We were originally planning to be here for a week, but our arrangements for next week kind of fell through and we like it so much here, that we are likely going to stay for two weeks.  There is nothing to drive nearby to see, there is nothing to do except walk on the beach, draw, take pictures, read and generally hang out.  It is amazing how little we've done that lately, so it will be good to slow down the pace a bit before heading to "big city life" for the next two months.

So the blog will be mostly pictures for a while, if that's ok ;-)

The silver stripe in the middle is the train passing and below it is the oasis of Jalama Beach
It's just us campers and lots and LOTS of birds
Our local homeless guy.  He hangs around our campsite most days.
Did I say lots of birds

Wednesday, November 19, 2014

More o' Morro Bay and Morro Rock

As we prepared to leave Morro Bay and continue our trek south, we took really fond memories of the town with us.  And it was a great place for photography, some random highlights below.

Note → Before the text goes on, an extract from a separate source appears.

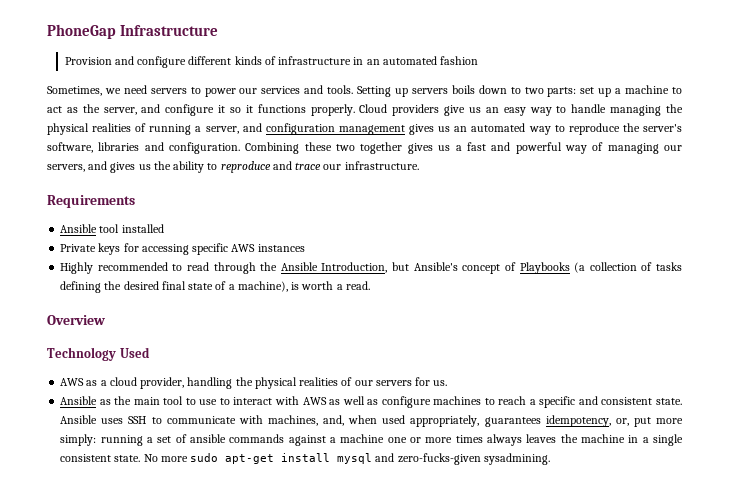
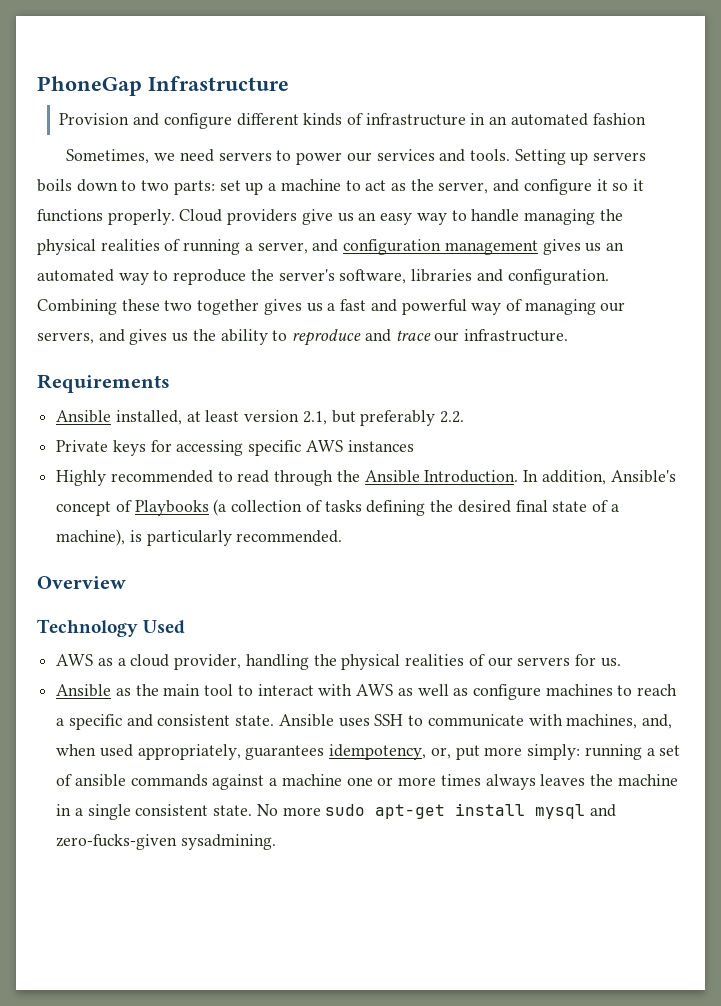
[99,224,164,233] tool installed -> [115,410,465,426] installed, at least version 2.1, but preferably 2.2.
[321,262,410,273] Introduction, but -> [424,470,606,485] Introduction. In addition,
[301,281,370,290] worth a read. -> [146,530,343,546] particularly recommended.
[199,398,230,405] use to -> (253, 690) none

I was struck with some similarities between Plymouth, where we used to live in Massachusetts, and Morro Bay.  They are both working fishing towns that have a nice waterfront, they both have a long sand spit enclosing the harbor and lots of moored boats, they both are in the vicinity of a nuclear power plant....and most importantly, THEY BOTH HAVE A ROCK!

Avila Beach and SLO

San Luis Obispo, know locally as "slo", is a historic California mission town, now home to a state university.  Like all these central coast towns have been, it is very clean and nice.  Only 15 minutes from the beach, great wine country, the university bringing some culture to the area, lots of reasons why people like living here.  The big drawback is how far it is away from major cities--200 miles to SF and 160 miles to LA, it is pretty much in the middle of nowhere. We took a short trip to SLO to check out the mission, hang out downtown, then headed 10 miles to Avila Beach to see their lighthouse.

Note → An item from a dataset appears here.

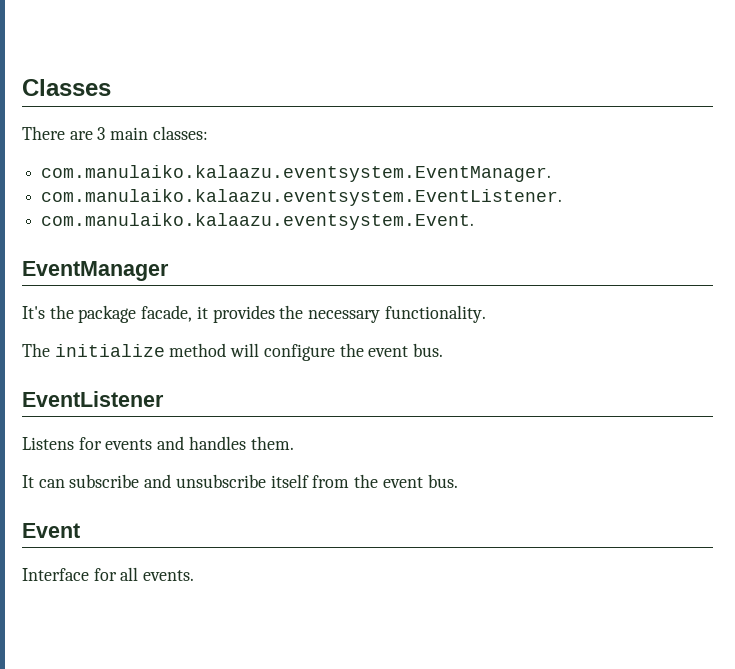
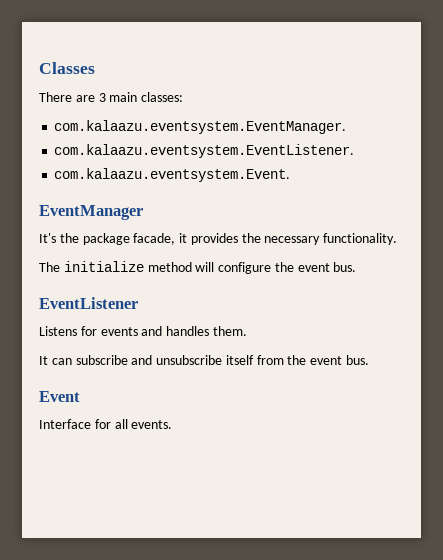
[41,165,552,182] [41,189,563,206] [41,213,475,230] com.manulaiko.kalaazu.eventsystem.EventManager. // com.manulaiko.kalaazu.eventsystem.EventListener. // com.manulaiko.kalaazu.eventsystem.Event. -> [54,120,347,134] [54,144,355,158] [54,168,291,182] com.kalaazu.eventsystem.EventManager. // com.kalaazu.eventsystem.EventListener. // com.kalaazu.eventsystem.Event.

Mission San Luis Opisbo, 1772, much more restored and in active use than other missions we've seen
Downtown SLO is shaded with huge trees and very active
One big claim to fame for SLO is bubble gum alley, Only about 6 feet wide and about 30 feet long, the walls are enitely covered with gum from the ground up to about 9 feet high
Avila Beach is a lovely little town and beach, but was once the site of a major oil contamination.  Much of the town was razed and nearly 7,000 truckloads of contaminated soil were hauled off by Unocal in the late 1990's
Probably the cutest lighthouse we've ever seen. Build in 1890, it still has the original paint colors, but the light has been replaced with an electrical one nearby.
The view from the top of the lighthouse.
Only trolleys can go up the access road to the lighthouse--it is a harrowing, but beautiful ride up a one-lane road.